Nelson Mandela University student Charlize van Zyl has taken several positives from the Online Chess Olympiad in which she competed for South Africa last month.
The third-year BA media, communications and culture student said the SA team did not qualify for the knockout stages, but she appreciated the exposure she received against some of the best players in the world.
“We don’t normally get such chances so it was really a great experience,” she said.
“Personally, this event has made me excited to keep working hard to reach the level of my opponents.”
Although she had hoped for better results, she said nearly all their opponents were higher in the international rankings, with many of them Grandmasters.
“The highlight of the tournament was my draw against a Grandmaster and one of the top female players in the world from Azerbaijan.
“After an exciting game where I had a winning position, I faced time pressure which led me to accept the draw.”
Van Zyl said the online format made for extremely intense competition.
“The biggest challenge was time as we only had 15 minutes, with an added five seconds per move.
“This goes by incredibly quickly as one minute you are calculating a variation and the next you realise that you have already lost three to five minutes!”
She said her top priority for 2021 was the Olympiad in Russia in July.
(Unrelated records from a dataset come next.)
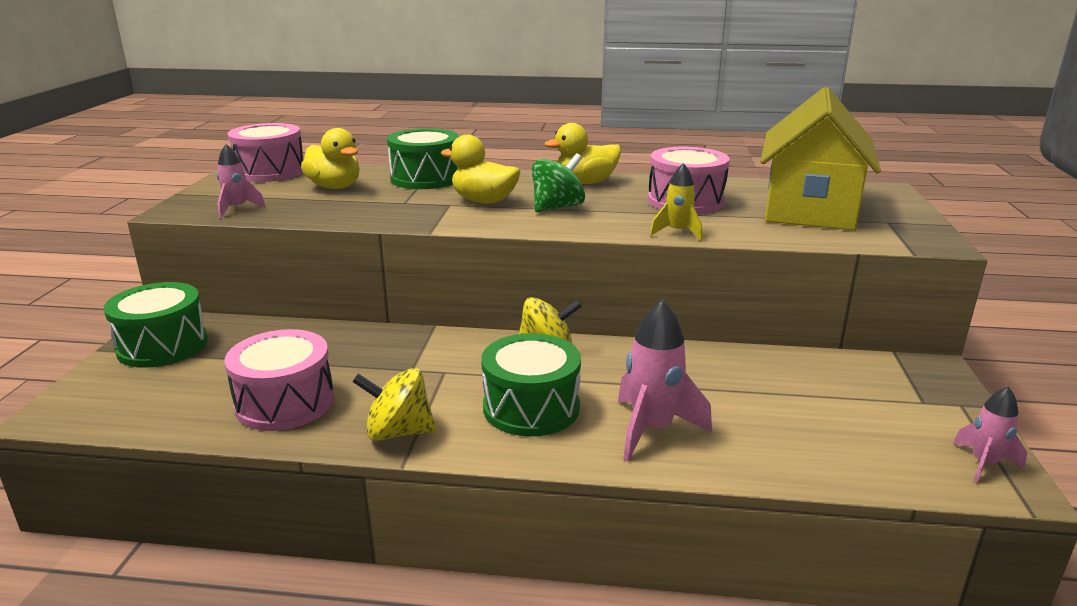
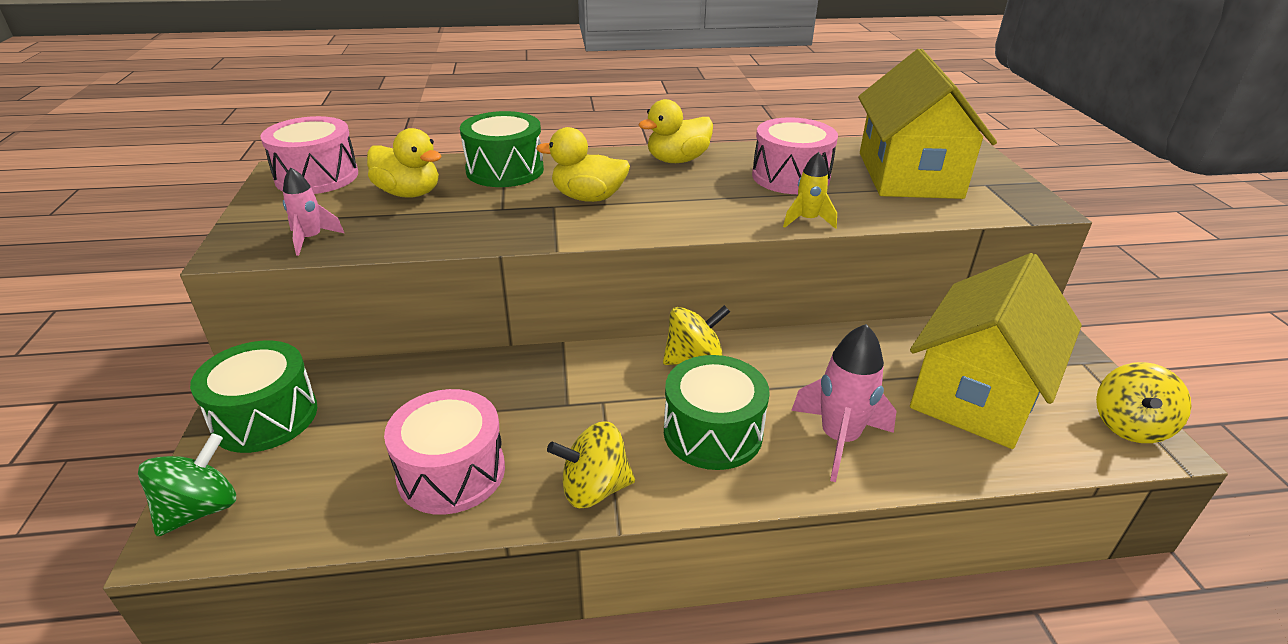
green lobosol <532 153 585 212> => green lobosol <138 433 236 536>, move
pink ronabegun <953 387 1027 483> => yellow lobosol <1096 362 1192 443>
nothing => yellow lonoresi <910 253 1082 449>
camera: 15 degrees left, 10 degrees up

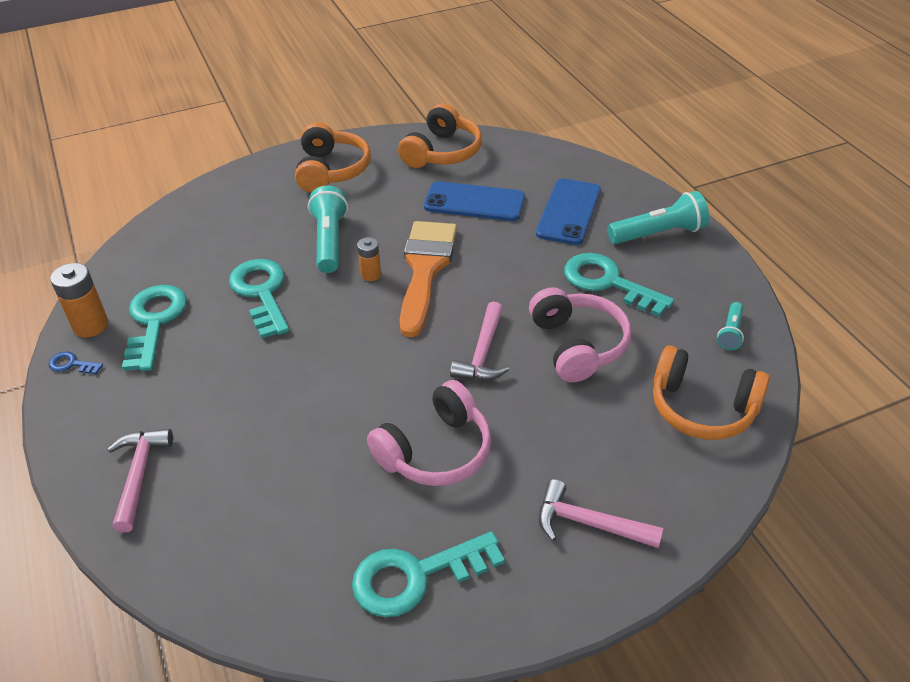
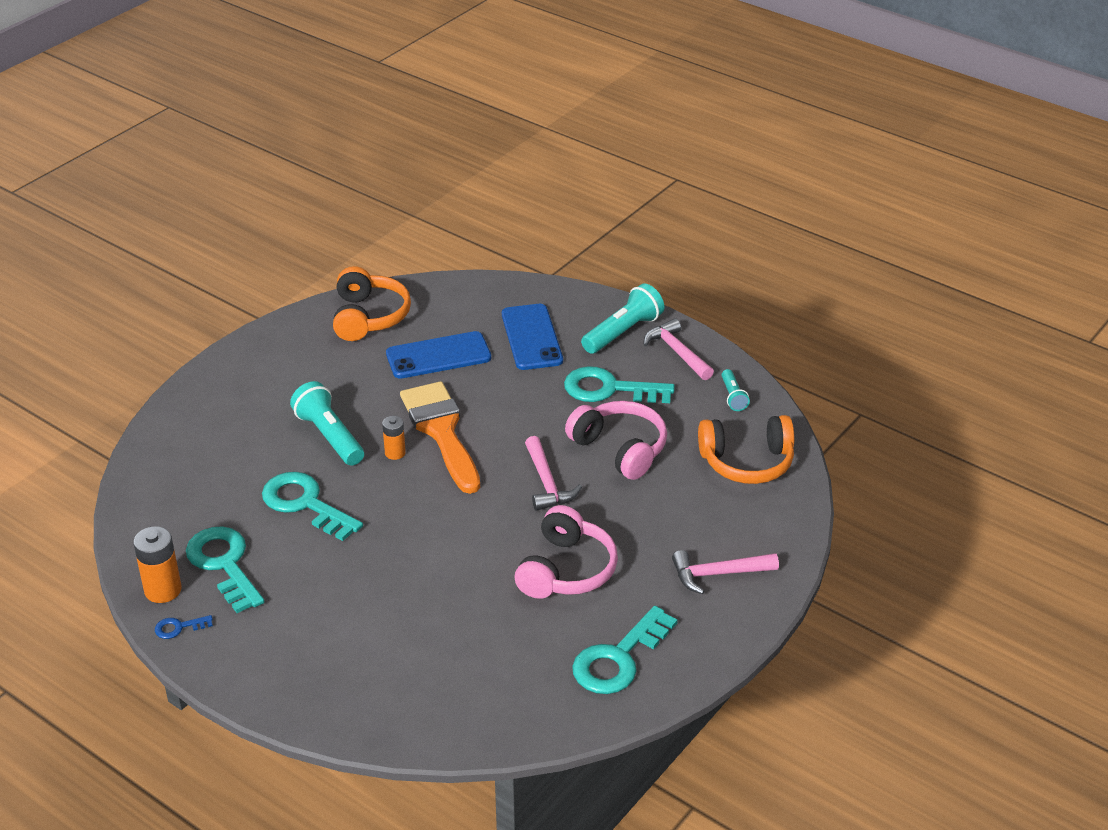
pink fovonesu <107 429 173 533> => pink fovonesu <643 319 714 380>, move
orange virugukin <295 122 371 193> => nothing
camera: 30 degrees left, 5 degrees down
“This tournament is a lot bigger, with no divided pools, which gives South Africa the chance to be the best performing African country.
“Therefore next year will revolve around working hard and preparing for this event, while I also want to substantially increase my rating and work towards attaining the title of Woman Grandmaster.”
In a fascinating finale to the online tournament, Russia faced India.
“After a dramatic contest, where two of the Indian players lost their games on time due to a global internet outage, the president of FIDE (the international chess body) decided that India and Russia would be co-winners and both received gold,” said Van Zyl.